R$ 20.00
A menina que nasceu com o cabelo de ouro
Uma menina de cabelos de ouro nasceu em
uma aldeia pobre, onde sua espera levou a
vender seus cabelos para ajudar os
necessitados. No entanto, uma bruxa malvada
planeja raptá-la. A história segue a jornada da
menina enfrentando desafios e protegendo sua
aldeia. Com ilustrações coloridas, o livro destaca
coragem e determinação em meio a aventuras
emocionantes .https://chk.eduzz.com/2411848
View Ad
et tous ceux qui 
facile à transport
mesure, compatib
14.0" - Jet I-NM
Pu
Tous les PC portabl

--

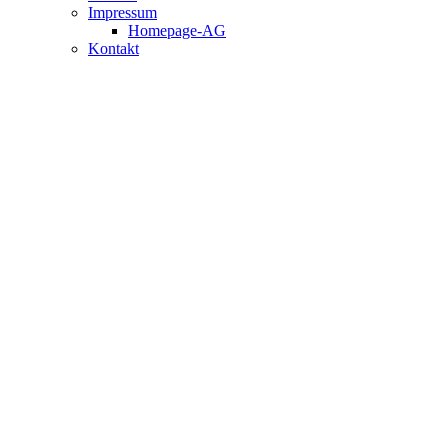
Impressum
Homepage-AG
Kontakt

==

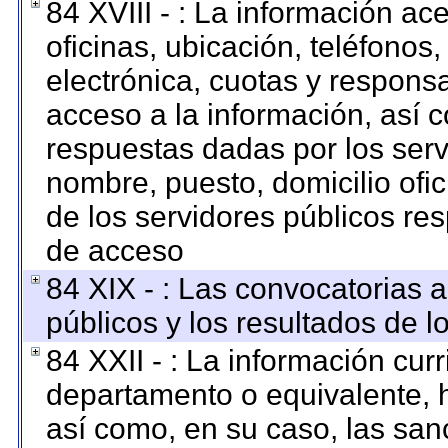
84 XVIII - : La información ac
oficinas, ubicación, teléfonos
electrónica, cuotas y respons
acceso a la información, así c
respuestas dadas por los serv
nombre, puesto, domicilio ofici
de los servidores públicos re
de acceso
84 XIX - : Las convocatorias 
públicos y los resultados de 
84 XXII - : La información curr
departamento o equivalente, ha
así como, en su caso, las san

#### Exercise brief
Beginning with the line containing "oficinas, ubicación, teléfonos" in the material above, copy every line exactly until you have copied the line containing "así como, en su caso, las san".

#### Exercise output
oficinas, ubicación, teléfonos
electrónica, cuotas y respons
acceso a la información, así c
respuestas dadas por los serv
nombre, puesto, domicilio ofici
de los servidores públicos re
de acceso
84 XIX - : Las convocatorias 
públicos y los resultados de 
84 XXII - : La información curr
departamento o equivalente, ha
así como, en su caso, las san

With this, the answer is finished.